第8章 白兵戦
「沈むぞ!!救命ボートの準備を!!!」
「救命胴衣もだ!」
「少将!!浸水の勢いが早すぎます!!」
軍艦は船首を空に向けて徐々に傾いていく。
足場が傾く中、積荷や体幹の弱いものはどんどんと船尾の方へ滑り落ちていく。
「ペンギン!ベポ!!捕まれ!!!」
「うん!」
「うぉっ!」
船上はパニック。
もう誰も海賊など見えてもいないようだ。
「…キャプテン、、、」
「俺がキャプテン背負って船まで泳ぐ!
ベポは自分で泳げるだろ?」
「いや…無理だ。

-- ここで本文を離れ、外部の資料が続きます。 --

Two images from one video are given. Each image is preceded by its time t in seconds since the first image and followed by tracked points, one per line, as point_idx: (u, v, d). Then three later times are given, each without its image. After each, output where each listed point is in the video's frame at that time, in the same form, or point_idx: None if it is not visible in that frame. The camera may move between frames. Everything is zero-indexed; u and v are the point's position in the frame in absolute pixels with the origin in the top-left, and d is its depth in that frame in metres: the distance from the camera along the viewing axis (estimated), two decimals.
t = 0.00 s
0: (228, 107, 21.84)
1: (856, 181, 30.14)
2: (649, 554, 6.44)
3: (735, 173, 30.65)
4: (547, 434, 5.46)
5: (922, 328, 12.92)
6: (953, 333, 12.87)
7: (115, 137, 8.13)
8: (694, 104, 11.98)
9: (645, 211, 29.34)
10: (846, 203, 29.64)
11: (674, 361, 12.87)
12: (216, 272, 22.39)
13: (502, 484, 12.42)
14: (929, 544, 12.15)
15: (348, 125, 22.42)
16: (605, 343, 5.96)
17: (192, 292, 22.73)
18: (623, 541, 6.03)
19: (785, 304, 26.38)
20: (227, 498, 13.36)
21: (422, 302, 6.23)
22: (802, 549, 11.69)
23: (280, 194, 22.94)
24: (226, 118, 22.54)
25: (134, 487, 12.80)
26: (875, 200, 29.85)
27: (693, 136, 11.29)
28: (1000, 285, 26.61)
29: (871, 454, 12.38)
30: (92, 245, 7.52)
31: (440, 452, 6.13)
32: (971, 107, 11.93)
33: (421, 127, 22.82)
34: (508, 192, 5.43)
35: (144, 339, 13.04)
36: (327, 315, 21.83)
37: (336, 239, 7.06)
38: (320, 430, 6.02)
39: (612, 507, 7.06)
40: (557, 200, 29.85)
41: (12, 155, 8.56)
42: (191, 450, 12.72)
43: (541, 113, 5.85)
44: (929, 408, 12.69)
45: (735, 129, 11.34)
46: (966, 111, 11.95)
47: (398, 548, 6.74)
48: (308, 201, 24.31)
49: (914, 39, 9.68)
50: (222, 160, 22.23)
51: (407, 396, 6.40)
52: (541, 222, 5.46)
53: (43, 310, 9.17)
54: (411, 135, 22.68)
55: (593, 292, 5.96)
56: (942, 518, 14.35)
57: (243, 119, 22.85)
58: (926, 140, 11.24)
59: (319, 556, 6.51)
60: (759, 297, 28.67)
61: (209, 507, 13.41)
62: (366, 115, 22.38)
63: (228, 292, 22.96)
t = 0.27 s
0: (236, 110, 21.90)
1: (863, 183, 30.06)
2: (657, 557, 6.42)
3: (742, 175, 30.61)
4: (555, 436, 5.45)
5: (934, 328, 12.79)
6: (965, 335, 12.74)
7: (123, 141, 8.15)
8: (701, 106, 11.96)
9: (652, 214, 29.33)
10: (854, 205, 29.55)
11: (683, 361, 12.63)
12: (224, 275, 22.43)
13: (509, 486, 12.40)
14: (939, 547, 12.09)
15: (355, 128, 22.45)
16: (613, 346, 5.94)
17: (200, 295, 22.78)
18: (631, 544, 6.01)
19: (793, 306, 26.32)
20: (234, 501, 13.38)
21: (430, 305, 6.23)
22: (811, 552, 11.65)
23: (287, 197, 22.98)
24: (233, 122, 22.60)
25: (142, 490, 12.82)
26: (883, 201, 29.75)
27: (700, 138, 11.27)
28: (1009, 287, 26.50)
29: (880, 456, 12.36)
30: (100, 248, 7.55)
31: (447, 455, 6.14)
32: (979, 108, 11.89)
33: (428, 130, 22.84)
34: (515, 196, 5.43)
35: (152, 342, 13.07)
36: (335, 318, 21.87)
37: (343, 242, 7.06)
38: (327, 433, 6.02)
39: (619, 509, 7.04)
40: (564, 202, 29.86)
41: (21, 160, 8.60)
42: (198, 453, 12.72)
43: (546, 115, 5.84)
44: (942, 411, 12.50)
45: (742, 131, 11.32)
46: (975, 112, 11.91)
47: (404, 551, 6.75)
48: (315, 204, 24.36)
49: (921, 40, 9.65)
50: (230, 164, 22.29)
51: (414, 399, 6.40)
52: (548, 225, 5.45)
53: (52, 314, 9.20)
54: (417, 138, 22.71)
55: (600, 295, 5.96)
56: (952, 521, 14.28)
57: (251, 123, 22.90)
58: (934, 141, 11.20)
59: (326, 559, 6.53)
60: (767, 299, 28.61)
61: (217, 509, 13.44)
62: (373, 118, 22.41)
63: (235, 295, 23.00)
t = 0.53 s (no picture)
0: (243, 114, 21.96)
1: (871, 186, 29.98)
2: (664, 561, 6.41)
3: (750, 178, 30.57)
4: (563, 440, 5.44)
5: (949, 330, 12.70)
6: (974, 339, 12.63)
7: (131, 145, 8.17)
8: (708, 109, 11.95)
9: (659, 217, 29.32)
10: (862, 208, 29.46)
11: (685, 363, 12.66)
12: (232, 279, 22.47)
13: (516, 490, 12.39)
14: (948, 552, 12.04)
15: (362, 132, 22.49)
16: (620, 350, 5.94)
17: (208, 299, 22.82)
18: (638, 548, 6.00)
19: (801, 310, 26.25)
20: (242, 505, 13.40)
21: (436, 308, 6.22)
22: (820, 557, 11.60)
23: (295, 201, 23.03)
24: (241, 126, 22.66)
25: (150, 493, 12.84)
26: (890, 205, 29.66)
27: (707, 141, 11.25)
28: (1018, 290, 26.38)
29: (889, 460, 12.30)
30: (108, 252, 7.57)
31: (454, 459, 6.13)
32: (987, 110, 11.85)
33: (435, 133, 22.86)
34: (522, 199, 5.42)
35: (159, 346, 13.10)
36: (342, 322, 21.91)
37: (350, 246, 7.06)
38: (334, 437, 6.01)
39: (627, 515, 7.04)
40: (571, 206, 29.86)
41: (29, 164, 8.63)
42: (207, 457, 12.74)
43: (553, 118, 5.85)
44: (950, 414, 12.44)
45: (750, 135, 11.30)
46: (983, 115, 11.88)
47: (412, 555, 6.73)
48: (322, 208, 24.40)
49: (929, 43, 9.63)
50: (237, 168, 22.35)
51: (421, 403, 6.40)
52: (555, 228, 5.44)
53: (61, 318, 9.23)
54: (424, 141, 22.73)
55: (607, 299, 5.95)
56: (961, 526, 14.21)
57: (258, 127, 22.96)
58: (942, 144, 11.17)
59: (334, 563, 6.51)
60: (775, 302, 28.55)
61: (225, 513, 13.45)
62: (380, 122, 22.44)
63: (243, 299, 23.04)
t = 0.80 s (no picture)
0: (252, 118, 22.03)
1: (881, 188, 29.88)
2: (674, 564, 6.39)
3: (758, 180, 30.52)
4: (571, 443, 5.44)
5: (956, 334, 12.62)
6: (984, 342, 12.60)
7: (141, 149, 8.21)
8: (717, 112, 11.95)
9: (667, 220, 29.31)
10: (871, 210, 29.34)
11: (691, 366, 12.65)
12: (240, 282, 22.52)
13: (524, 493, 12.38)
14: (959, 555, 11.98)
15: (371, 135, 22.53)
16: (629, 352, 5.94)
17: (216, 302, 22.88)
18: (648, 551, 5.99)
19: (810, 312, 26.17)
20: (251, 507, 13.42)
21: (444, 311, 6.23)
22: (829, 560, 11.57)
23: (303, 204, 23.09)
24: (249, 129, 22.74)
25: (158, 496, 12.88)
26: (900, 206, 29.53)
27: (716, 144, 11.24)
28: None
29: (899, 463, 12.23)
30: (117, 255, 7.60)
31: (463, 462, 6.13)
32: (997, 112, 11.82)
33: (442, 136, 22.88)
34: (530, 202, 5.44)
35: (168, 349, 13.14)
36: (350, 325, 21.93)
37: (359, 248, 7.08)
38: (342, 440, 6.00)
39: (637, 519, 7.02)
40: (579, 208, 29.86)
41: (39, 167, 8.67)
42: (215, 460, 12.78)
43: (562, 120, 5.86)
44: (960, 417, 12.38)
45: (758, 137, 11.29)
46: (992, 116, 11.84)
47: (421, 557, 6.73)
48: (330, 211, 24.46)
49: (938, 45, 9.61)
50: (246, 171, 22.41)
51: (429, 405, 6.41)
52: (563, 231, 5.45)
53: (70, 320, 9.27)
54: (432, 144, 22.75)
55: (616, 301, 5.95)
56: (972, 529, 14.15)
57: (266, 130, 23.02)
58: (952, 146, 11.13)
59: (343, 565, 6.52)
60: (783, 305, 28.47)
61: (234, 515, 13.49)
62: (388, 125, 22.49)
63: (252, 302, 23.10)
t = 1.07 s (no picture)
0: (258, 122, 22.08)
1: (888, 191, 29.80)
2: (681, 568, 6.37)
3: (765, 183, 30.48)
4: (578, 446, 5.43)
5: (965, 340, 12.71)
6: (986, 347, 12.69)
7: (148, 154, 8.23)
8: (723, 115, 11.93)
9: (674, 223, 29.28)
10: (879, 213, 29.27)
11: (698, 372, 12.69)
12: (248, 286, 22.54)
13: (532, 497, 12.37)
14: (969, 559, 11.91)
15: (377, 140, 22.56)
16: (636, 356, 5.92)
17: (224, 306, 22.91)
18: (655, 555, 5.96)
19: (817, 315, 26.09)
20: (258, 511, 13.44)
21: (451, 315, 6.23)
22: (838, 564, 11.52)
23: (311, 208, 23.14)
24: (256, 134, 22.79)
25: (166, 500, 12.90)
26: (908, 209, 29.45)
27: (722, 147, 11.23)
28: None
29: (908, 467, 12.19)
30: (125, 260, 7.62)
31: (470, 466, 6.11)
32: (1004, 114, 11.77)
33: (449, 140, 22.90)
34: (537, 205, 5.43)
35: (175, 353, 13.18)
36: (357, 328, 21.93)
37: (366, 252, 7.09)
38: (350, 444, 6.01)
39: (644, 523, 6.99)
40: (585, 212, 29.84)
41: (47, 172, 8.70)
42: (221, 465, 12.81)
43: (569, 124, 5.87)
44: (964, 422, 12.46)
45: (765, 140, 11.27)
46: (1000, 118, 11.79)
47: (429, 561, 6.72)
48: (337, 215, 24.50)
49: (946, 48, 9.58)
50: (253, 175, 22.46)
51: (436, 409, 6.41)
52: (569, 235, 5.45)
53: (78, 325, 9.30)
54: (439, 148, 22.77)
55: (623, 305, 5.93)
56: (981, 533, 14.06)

」
穏やかな海なら或いはその選択肢が取れたかもしれない。
だが、軍艦ほどの大きさの船が沈むとなると、辺りの海流は荒れ狂う。
1人でも生き残るのは厳しい上、大の男1人背負うなんざ以ての外だ。
…もうここまで来たら、カラが何を考えているかなんざどうでもいい。
とにかく、ここから船までどうやって帰るかを考えねぇと。
「うわぁぁあ!!」
「早く!!早くボートを出せ!!!渦に巻き込まれるぞ!!」
「Roomー」
…クソッ、
最大限に張っても届かねぇか。
「キャプテン…」
「…チッ、、、お前ら!とにかく何か浮くものに乗れ!!
ここにいたってどうせ沈む!!!」
「アンティピュート!!」
スパン!!
「こっちだ!!乗れ!!!」
「お、おう!」
「うん!」
軍艦の床を切り取って海に浮かべる。
ただの板だが、このままここにいるよりはマシだ。」
「漕ぐぞ!できる限り軍艦から離れるんだ!!!」
「「アイアイ!!!」」
その辺に浮いていた木片を使って適当に漕ぐ。
…所詮は3人の人の力。進んでいるかも怪しい。
「…進んで、る?」
「いや、正直後ろに下がってる気が、、、」
「死にたくなけりゃ黙って漕げ!」
後ろに下がってるのは事実だろう。
すでに流れが生まれ、俺たちを引き込もうとしてる。